> Passage provided
Although patients with severe refractory RH often experience improvement with revascularization, only 10% of treated patients become normotensive without need for continued antihypertensive medications. Improvement will be noted in another one half of individuals (blood pressure reduced by ≥10 mm Hg on an unchanged medical regimen), while the remainder will have no change in blood pressure. 53 It does appear that a patient with RH refractory to medical therapy may benefit from revascularization. 54 , 55

The National Institutes of Health (NIH)‐sponsored prospective trial, Cardiovascular Outcomes in Renal Atherosclerotic Lesions (CORAL), began in 2005 to determine whether renal artery stenting influences blood pressure, drug requirements, or outcomes in medically treated hypertensive patients. 56 This is a prospective, multicenter, randomized, two‐arm trial assigning patients to renal stenting vs. medical therapy. The primary end point of event‐free survival will be analyzed on an intent‐to‐treat basis. It is a 5‐year trial with an anticipated 1080 patient randomized enrollment. Inclusion criteria include systolic hypertension ≥155 mm Hg, on two or more antihypertensive medications, and one or more renal arteries stenosed ≥60% and ≤80% visually by angiography with a ≥20 mm Hg gradient or a ≥80% and <100% stenosis visually estimated at angiography.

Revascularization of RAS for chronic renal insufficiency has, on the whole, demonstrated no consistent improvement in renal function. 57 , 58 About one fourth of revascularized patients show significant improvement in serum creatinine, while half show no change and the remainder progressively lose renal function. 59 In patients with an RI >80 (see above), revascularization more often results in worsening renal function and no improvement in hypertension. 30 Revascularization to preserve renal function is recommended for patients with bilateral RAS and a serum creatinine >1.5 mg/dL, unilateral RAS and a glomerular filtration fraction ≤40%, or ACE inhibitor‐induced renal failure. Conversely, medical therapy alone is recommended for patients with unilateral RAS with a serum creatinine >2.5 mg/dL, kidney length <7 cm, proteinuria >1 g/24 hours, diffuse intrarenal disease, and an RI >80. 60

Patients with recurrent bouts of acute “flash” pulmonary edema associated with markedly elevated blood pressures may benefit from renal revascularization. 17 , 21 Refractory congestive heart failure may improve after revascularization for bilateral RAS. The hospital readmission rate may decrease, and volume management may become less problematic. 21

Since RAS is a defined peripheral vascular disease and coronary disease equivalent, its presence lowers the goal of lipid (low‐density lipoprotein) therapy to <70 mg/dL based on the 2004 update to the National Cholesterol Education Program guidelines 61 , 62 and systemic blood pressure goal <130/80 mm Hg in the Seventh Report of the Joint National Committee on Prevention, Detection, Evaluation, and Treatment of High Blood Pressure 63 on hypertension management. Although medical therapy to these goals are expected to reduce major adverse cardiovascular events globally, whether there is a difference in outcomes in the specific RAS population is yet to be rigorously tested. Similarly, whether antiplatelet therapy affords any additional or specific benefit to patients with RAS (perhaps by reducing local atheroembolic renal injury) compared with the overall benefit afforded to patients with other atherosclerotic manifestations also remains an untested hypothesis.

> Data shown
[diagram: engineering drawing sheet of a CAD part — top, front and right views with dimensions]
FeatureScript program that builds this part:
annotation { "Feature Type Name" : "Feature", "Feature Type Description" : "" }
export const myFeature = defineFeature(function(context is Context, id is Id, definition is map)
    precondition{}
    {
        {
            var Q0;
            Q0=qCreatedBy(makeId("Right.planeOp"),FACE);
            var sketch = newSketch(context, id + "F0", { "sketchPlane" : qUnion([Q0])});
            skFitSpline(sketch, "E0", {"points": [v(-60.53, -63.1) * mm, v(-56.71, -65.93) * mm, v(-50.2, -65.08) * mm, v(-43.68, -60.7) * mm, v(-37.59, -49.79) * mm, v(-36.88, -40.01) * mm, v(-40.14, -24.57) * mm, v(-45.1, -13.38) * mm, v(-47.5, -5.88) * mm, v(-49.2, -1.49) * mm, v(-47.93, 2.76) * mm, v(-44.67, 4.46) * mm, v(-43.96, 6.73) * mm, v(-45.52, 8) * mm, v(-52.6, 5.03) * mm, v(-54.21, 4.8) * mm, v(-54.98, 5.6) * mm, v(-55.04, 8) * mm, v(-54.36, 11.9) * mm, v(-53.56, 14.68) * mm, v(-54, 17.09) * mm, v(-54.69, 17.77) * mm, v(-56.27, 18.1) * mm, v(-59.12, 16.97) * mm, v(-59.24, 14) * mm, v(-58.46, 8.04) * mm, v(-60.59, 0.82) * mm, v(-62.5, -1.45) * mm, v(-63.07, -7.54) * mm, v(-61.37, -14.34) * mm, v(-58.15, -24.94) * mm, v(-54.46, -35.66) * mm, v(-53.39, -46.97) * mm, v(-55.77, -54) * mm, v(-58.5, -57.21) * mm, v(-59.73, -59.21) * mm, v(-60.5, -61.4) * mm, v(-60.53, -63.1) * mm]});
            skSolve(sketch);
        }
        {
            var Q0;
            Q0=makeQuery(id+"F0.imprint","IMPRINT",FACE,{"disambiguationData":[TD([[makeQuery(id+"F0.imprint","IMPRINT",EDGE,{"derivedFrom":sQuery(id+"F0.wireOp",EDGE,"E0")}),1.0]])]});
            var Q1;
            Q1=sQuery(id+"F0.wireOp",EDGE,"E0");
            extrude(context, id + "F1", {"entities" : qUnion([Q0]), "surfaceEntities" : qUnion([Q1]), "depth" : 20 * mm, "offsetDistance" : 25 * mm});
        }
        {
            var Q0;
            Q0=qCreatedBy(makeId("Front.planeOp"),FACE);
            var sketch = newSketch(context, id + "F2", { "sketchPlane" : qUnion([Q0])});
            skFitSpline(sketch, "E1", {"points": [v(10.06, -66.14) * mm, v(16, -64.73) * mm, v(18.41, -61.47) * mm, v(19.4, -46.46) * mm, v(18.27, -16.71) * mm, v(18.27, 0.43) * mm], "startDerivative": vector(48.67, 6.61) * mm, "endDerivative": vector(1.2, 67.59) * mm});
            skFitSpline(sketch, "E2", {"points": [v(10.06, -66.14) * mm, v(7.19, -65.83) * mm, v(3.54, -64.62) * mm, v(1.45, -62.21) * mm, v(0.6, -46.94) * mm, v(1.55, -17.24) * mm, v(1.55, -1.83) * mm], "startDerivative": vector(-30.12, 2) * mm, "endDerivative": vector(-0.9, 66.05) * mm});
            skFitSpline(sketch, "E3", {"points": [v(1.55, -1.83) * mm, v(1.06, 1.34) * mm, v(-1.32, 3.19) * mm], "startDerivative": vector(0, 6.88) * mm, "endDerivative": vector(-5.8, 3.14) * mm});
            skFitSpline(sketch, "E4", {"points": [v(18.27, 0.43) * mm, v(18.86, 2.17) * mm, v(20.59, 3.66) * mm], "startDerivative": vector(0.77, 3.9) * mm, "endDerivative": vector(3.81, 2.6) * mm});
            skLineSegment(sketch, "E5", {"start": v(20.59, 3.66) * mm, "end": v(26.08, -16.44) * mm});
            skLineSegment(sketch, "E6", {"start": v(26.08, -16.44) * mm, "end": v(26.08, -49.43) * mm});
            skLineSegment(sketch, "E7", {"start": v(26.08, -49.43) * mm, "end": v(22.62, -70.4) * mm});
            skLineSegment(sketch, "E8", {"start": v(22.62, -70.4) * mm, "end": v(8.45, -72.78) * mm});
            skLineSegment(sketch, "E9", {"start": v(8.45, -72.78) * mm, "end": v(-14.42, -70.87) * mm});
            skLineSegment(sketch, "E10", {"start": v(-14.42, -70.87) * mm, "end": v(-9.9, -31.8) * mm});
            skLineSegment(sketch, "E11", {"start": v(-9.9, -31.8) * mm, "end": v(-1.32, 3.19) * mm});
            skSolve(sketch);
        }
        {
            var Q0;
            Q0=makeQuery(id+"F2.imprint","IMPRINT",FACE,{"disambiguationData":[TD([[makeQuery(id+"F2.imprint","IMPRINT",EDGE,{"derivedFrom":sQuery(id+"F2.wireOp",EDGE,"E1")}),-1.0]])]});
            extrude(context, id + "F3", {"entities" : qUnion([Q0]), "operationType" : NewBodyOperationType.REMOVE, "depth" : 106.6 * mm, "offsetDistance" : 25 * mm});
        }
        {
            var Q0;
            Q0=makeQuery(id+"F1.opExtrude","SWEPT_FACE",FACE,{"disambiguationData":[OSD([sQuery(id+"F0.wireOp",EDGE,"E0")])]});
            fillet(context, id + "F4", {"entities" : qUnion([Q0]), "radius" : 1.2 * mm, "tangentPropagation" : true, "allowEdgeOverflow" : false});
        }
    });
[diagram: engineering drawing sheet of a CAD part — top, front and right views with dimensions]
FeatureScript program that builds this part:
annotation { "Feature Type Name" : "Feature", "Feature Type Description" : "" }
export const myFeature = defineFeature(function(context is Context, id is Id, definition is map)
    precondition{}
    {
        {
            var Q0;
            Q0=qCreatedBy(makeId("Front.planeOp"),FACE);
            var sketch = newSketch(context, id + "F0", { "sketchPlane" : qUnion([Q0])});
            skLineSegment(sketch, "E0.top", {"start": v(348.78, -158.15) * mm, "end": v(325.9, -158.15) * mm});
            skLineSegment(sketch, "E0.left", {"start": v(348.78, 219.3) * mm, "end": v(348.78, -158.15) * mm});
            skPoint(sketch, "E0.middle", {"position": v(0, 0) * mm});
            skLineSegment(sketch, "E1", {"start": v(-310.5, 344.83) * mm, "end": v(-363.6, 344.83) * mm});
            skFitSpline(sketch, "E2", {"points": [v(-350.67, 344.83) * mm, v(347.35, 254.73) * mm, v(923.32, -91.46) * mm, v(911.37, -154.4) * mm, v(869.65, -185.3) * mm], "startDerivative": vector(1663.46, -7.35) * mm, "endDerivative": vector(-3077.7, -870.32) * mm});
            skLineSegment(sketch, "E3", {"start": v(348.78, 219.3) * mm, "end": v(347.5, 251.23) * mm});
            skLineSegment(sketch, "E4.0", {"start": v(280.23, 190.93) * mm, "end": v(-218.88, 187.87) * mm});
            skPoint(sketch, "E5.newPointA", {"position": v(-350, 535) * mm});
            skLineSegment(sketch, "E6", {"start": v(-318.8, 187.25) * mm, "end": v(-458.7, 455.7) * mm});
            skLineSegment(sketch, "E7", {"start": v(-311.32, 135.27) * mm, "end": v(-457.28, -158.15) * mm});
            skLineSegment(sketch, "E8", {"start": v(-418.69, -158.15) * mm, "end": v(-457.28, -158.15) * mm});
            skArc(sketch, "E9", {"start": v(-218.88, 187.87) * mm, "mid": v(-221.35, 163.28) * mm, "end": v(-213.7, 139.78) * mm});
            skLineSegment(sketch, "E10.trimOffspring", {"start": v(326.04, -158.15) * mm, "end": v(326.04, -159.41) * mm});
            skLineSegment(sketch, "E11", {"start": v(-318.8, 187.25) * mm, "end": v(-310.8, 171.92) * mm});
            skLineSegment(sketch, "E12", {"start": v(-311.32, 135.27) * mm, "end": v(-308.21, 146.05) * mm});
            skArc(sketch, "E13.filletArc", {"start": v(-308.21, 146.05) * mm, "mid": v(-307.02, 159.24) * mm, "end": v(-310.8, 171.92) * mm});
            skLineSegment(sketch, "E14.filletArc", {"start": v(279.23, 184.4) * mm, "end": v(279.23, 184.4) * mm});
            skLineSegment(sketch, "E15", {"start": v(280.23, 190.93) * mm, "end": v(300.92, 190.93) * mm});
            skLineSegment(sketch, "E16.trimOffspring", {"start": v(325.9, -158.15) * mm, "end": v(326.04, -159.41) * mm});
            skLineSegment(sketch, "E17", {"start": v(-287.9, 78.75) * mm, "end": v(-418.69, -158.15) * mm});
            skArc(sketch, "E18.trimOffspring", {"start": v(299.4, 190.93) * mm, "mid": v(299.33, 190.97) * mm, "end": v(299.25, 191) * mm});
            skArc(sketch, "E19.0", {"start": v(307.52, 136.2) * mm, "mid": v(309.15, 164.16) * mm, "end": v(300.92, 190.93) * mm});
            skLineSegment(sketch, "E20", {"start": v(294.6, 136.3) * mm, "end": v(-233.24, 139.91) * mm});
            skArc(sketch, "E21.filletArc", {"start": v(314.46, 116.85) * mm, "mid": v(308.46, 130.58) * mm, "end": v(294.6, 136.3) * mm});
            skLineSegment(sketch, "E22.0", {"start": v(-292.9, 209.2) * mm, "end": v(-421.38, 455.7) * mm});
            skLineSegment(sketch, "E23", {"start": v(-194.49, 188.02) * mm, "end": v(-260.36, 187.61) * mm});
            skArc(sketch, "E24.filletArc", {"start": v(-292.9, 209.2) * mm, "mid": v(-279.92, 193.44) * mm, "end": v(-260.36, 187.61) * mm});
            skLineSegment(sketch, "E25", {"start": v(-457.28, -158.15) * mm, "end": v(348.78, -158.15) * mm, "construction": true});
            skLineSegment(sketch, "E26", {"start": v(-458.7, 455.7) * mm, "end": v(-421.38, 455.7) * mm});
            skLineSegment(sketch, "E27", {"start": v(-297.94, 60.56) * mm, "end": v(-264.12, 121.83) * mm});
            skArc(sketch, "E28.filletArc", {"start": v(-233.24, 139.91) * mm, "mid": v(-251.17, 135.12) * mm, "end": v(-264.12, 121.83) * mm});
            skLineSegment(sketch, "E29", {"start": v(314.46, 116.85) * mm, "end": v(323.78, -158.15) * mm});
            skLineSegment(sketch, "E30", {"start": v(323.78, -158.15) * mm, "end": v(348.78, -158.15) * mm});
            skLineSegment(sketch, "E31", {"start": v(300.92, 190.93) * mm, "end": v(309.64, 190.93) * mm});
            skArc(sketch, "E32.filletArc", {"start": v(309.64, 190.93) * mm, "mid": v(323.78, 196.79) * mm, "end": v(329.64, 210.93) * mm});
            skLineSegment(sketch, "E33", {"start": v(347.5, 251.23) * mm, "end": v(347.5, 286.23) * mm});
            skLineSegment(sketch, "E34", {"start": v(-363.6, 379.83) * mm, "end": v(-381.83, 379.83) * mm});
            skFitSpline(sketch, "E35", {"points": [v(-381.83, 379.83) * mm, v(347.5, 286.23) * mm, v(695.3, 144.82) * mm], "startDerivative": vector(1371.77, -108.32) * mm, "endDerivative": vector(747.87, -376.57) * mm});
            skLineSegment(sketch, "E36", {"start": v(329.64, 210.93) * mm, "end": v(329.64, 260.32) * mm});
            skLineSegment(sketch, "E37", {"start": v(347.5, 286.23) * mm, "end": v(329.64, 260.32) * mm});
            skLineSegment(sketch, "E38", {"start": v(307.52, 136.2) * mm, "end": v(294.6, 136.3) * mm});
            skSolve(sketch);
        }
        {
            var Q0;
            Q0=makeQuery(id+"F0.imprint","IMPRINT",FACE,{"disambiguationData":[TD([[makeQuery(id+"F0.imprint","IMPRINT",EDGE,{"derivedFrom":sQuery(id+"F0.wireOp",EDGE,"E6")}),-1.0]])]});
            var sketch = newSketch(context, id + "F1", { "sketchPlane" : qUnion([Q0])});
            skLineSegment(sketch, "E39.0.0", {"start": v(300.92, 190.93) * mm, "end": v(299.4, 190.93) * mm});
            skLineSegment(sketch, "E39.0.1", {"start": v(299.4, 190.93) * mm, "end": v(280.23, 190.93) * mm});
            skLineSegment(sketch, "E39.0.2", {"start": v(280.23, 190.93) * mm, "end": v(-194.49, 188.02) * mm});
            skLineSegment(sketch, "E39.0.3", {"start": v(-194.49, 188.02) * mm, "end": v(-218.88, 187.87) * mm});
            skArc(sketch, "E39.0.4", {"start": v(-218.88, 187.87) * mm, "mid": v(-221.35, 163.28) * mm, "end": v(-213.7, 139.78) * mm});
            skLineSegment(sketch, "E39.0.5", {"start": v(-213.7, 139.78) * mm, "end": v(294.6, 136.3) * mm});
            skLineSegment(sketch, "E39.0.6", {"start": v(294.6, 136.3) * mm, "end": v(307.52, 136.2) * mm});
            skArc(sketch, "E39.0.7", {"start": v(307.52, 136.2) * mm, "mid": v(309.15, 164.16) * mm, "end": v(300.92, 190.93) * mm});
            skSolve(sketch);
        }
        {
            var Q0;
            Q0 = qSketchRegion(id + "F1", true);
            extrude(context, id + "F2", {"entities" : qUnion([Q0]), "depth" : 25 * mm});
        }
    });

> Your goal
Please answer these questions from the renal artery stenosis passage:
(a) What share of treated patients become normotensive without continued antihypertensive medications?
(b) In what year did the CORAL trial begin?
(c) What low-density lipoprotein goal does the presence of RAS set?
The records come from a different source than the text.

> Answer box
(a) 10%
(b) 2005
(c) <70 mg/dL